Au profit de qui ? Au nom de quoi ? La classe, le groupe deviennent des lieux où le pouvoir de chacun peut s’exercer, un lieu qui détient des fonctions politiques dans la mesure où il développe l’esprit critique, donne des forces, permet d’avoir plus de prise sur les temps, lieux, objets, productions, apprentissages et même sur les autoritarismes de l’Institution avec grand I.
« La PI suppose des sujets politiques (élèves et maitres). Un sujet politique, disons que c’est quelqu’un qui, laissé pour compte, dont la parole compte pour du beurre, prend lui-même en main et en pensée, les conditions de sa dignité et de son existence, et qui travaille à être en mesure de tenir sa place, solidairement. À ce titre, la PI, c’est le travail civilisateur de la question : « À quel maitre acceptes-tu d’obéir ? (Deux dimensions : subjective et politique)”
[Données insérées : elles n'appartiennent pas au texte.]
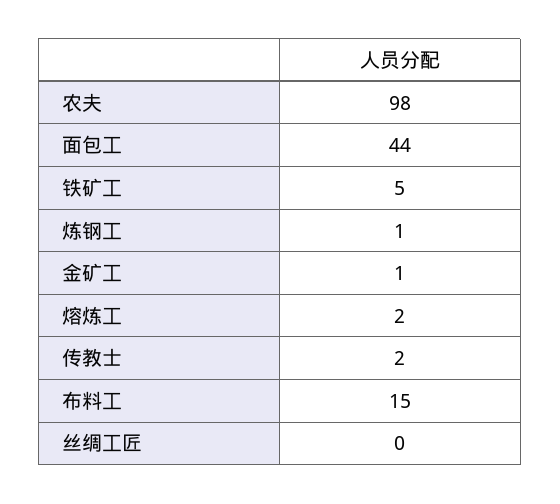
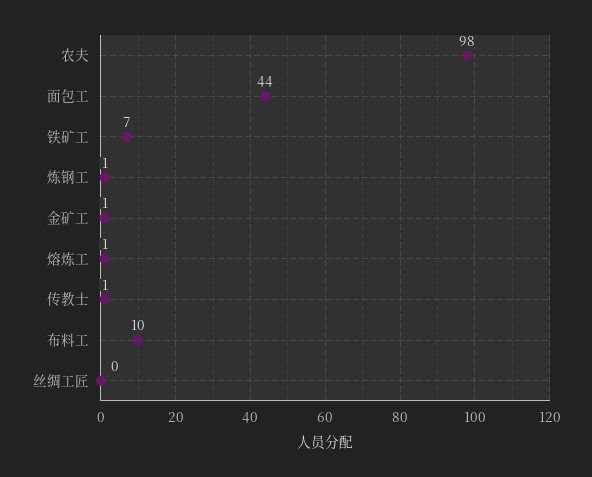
铁矿工: 5 -> 7
熔炼工: 2 -> 1
传教士: 2 -> 1
布料工: 15 -> 10

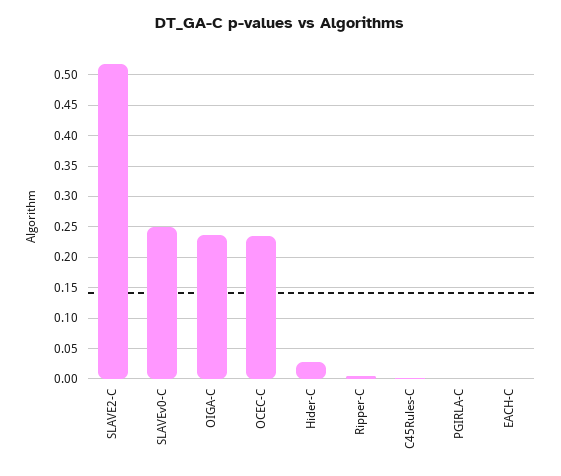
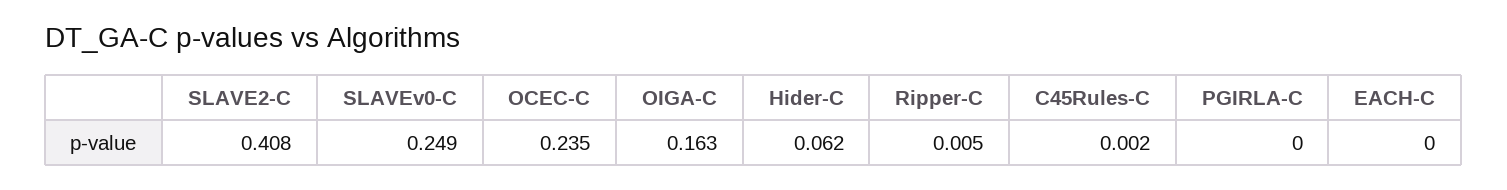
SLAVE2-C: 0.52 -> 0.408
OIGA-C: 0.24 -> 0.163
Hider-C: 0.03 -> 0.062

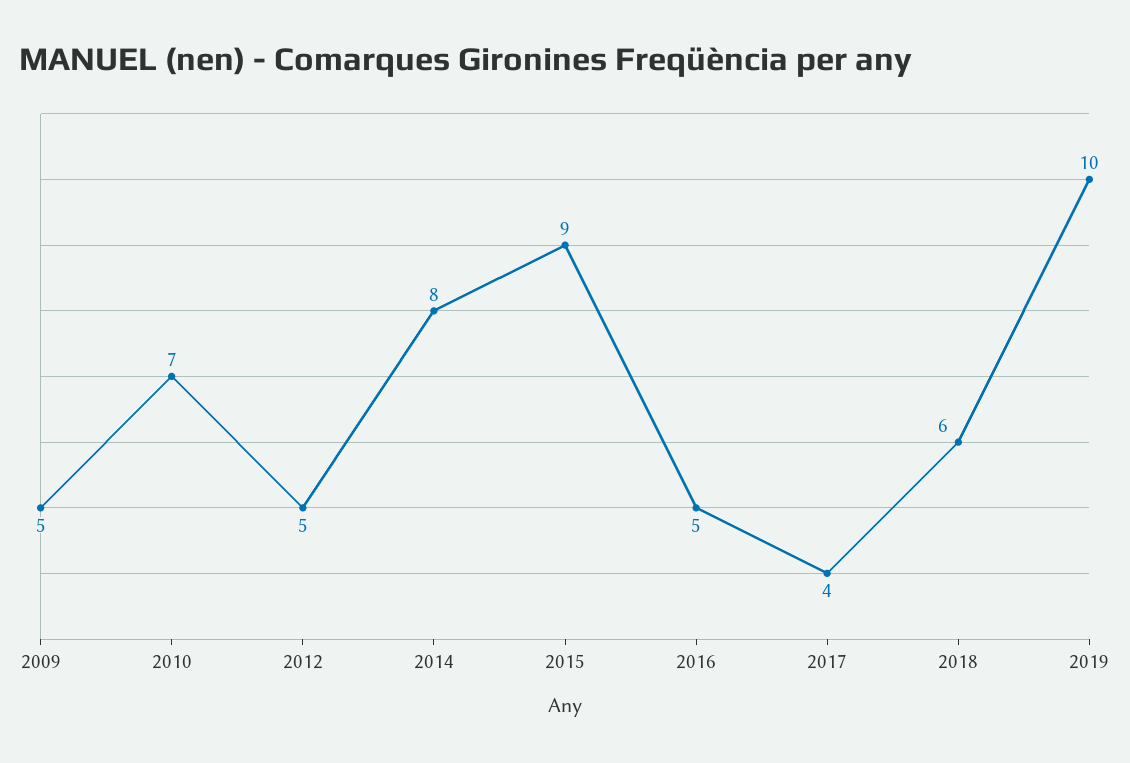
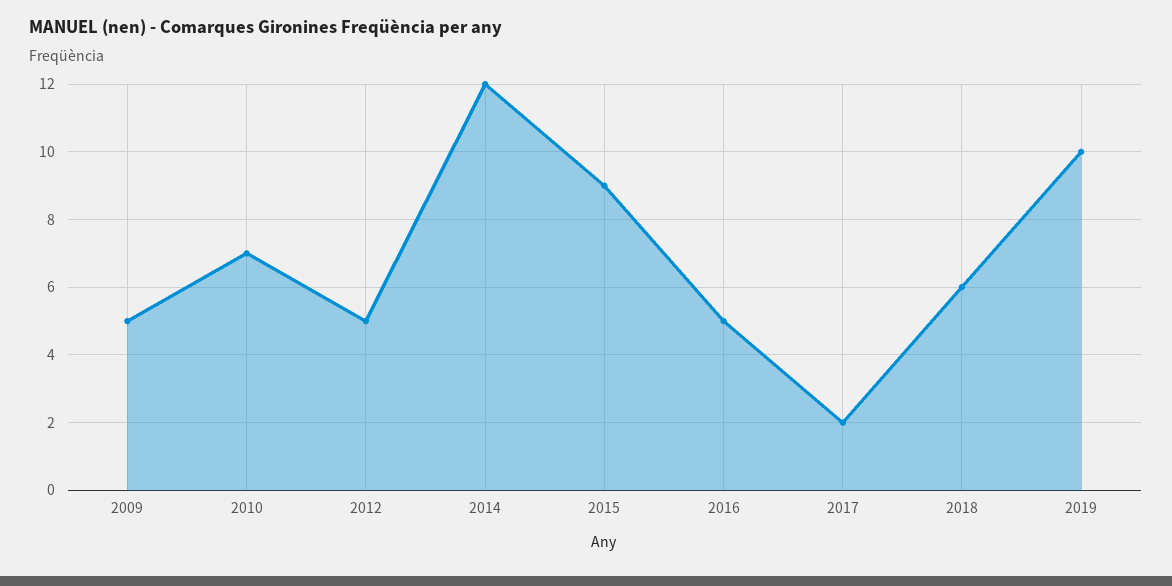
2014: 8 -> 12
2017: 4 -> 2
[1] L’histoire de ce trépied, anciennement tabouret, une autre façon d’en dire la teneur, fait l’objet d’un article de Gilbert MANGEL paru dans “Echec à l’Echec” N°152 de décembre 2001. Il garde son actualité.
[2] Ces termes de “Pédagogie Institutionnelle” (PI) ont été utilisés pour la première fois par Jean OURY qui, tentant de nommer le travail de son frère, l’emploie sur base de ressemblances pointées entre lieux de soins et lieux d’apprentissages. C’était à un congrès FREINET, en 1958.
[3] Selon Yves JEANNE, Maître de conférences à l’université Lumière Lyon 2, Revue Reliance n° 28 (2008/2).
[4] Philippe JUBIN, du Collectif Européen d’Equipes de PI,(CEEPI), L’actualité de la PI en Francilie,Groupe Caus’Actes, Février 2006-Mai 2008.
[5] Didier ANZIEU (1923-1999), est l’un des psychanalystes français les plus féconds de la seconde moitié du XXe siècle. Ses travaux concernant les « organisateurs psychiques inconscients » le conduisirent à mettre en lumière quelques-uns des processus psychologiques spécifiques aux groupes. On lui doit notamment le concept d’illusion groupale. Ses travaux sur les groupes ont été publiés en 1975 sous le titre « Le groupe et l’inconscient ».
[6] Selon Yves JEANNE Maître de conférences à l’université Lumière Lyon 2, Revue Reliance n° 28 (2008/2).